* [Instructions to follow] Report the number of lines in these entries that contain "qual". Write only the number.

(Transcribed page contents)
• • • •

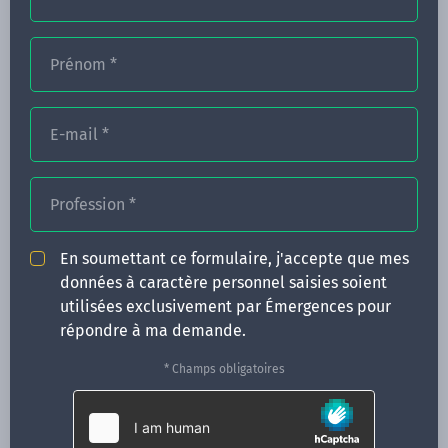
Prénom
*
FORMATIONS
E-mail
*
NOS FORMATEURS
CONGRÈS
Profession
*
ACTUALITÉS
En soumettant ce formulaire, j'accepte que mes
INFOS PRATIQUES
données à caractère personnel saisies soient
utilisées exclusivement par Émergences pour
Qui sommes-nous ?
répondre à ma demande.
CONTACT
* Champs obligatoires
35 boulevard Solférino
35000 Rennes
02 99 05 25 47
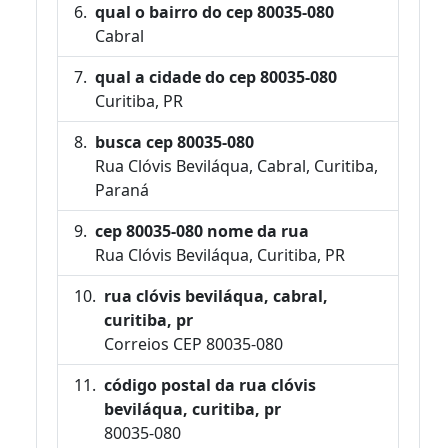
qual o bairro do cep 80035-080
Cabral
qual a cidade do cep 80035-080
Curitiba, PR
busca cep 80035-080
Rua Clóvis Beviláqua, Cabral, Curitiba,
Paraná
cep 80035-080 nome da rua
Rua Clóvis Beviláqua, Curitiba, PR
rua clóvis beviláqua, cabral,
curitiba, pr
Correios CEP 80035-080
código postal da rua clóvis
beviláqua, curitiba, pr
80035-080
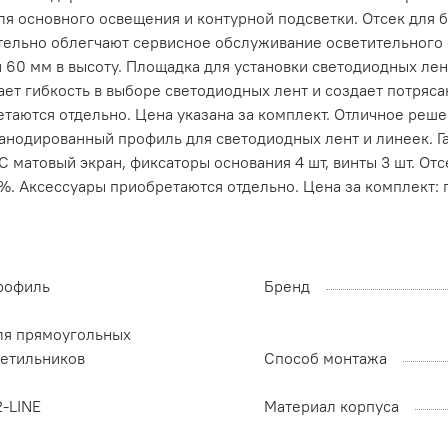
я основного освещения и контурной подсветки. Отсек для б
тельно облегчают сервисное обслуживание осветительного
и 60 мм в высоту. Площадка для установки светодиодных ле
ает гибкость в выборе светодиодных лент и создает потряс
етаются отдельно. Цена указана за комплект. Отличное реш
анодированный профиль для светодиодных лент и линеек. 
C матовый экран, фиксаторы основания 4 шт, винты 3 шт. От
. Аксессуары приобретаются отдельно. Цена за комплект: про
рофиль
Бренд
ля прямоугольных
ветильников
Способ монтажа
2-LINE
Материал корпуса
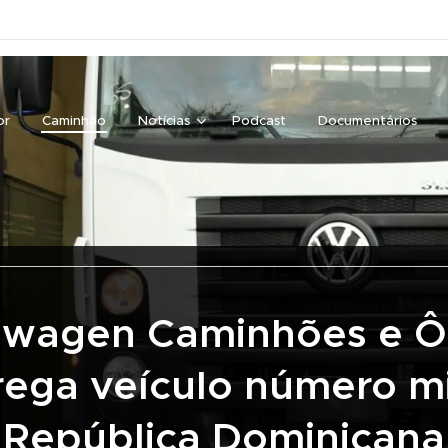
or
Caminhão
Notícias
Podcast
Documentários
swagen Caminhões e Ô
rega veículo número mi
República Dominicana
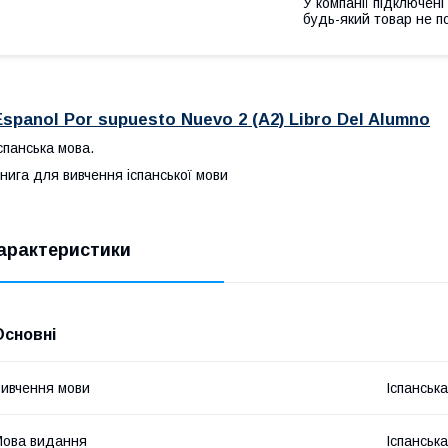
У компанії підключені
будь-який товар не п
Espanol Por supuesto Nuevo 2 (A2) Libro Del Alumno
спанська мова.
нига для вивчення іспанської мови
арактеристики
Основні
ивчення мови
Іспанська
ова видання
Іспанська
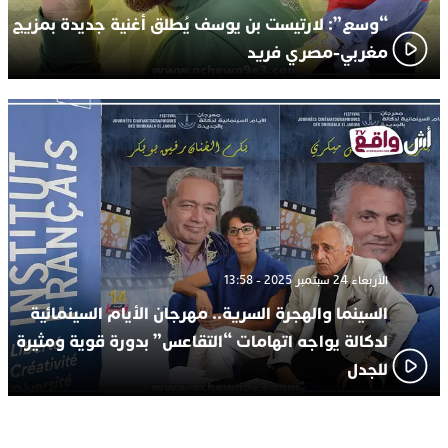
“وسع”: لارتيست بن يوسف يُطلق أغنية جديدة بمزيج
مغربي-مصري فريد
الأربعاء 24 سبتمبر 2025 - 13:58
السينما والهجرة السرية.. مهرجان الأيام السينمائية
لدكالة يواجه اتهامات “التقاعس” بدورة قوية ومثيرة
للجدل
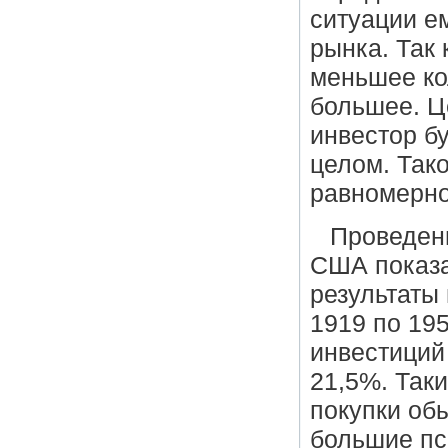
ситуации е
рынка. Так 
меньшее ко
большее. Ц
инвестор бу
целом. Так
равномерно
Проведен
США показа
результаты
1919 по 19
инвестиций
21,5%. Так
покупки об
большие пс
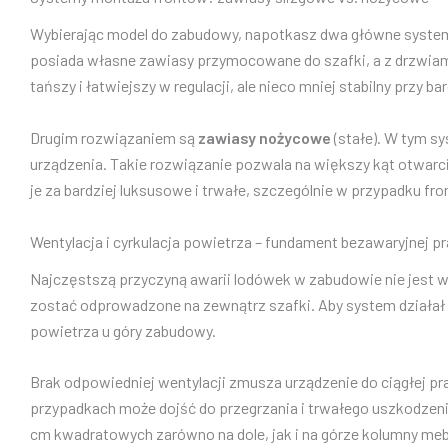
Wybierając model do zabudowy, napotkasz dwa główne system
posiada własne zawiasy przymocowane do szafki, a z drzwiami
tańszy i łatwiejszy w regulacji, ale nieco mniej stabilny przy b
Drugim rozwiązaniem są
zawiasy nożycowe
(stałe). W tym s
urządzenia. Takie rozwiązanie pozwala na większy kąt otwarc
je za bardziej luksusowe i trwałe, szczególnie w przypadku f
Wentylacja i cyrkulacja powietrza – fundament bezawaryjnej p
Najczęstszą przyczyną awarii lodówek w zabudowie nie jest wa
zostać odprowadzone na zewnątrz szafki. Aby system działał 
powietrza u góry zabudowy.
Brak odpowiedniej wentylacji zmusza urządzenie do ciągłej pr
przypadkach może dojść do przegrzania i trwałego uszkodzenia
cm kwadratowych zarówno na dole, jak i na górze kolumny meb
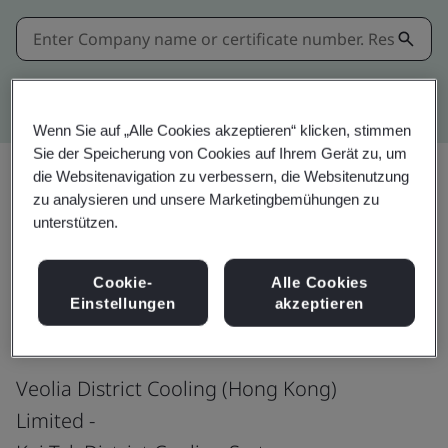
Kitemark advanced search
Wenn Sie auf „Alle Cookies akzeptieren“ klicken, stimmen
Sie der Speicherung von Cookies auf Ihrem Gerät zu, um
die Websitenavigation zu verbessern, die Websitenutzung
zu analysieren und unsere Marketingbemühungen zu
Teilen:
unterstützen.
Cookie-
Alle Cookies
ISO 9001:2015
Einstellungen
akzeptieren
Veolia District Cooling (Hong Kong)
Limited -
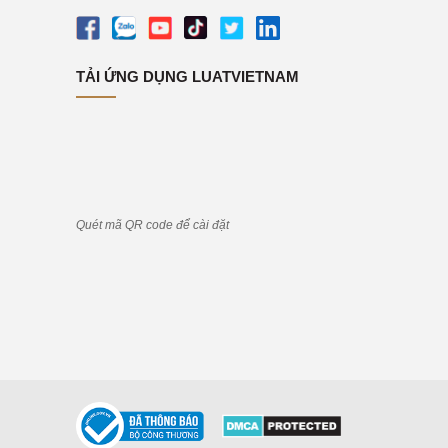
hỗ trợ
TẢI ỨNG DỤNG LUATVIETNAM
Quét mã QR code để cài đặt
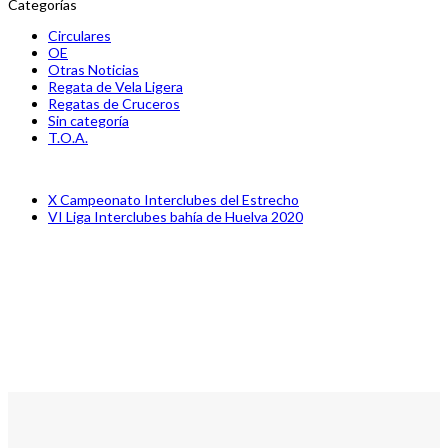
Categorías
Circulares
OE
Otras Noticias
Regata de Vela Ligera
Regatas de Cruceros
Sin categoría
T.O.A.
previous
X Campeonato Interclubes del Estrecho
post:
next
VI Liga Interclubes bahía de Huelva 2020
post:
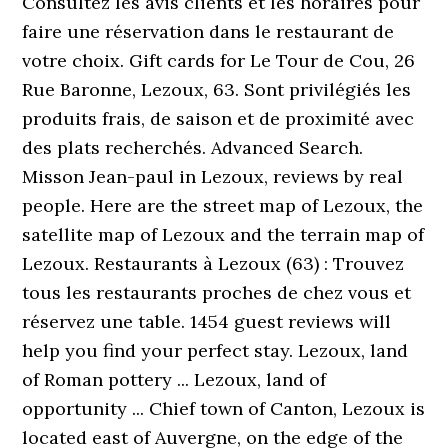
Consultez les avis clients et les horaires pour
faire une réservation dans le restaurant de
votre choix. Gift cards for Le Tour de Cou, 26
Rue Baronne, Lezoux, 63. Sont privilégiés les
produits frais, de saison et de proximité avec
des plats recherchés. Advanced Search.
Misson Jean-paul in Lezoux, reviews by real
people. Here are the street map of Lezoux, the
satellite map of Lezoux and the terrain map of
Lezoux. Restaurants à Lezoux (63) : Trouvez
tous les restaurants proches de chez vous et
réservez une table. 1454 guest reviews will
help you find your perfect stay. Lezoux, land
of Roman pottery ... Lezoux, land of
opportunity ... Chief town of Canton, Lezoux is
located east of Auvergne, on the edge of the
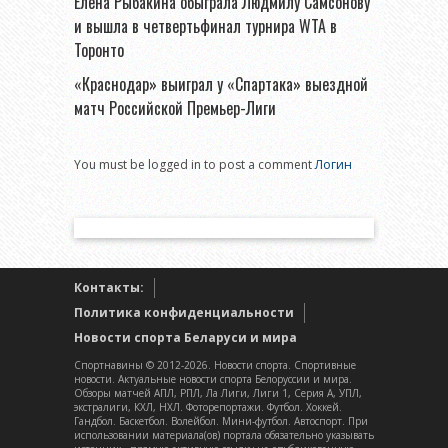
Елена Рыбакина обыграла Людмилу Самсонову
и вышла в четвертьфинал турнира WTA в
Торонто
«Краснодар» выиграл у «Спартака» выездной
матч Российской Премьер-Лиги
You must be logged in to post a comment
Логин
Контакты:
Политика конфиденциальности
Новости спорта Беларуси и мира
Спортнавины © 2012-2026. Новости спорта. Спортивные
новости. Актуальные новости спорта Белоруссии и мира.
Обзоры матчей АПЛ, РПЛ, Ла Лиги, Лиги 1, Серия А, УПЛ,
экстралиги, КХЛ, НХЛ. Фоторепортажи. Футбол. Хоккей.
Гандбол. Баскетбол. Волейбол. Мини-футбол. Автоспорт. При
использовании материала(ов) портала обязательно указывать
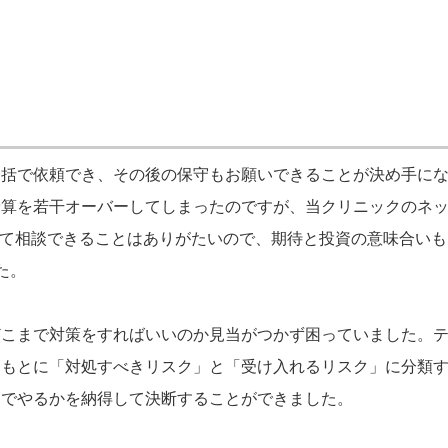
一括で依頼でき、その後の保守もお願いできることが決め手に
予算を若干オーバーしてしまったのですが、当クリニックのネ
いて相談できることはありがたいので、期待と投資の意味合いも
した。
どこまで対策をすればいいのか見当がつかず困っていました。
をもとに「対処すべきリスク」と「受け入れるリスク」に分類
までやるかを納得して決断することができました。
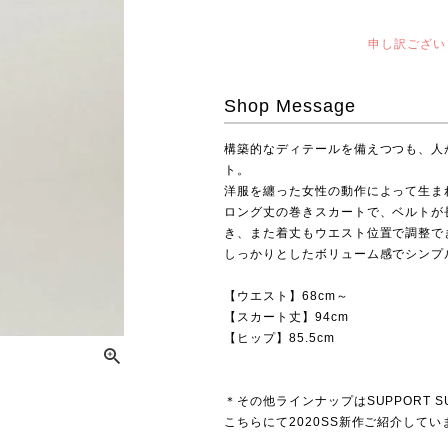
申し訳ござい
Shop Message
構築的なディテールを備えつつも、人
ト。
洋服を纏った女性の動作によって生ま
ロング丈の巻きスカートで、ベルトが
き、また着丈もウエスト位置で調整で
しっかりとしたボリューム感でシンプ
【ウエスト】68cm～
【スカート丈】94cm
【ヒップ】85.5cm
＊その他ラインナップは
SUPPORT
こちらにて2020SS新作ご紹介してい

• • • •

* [Exercise result] 2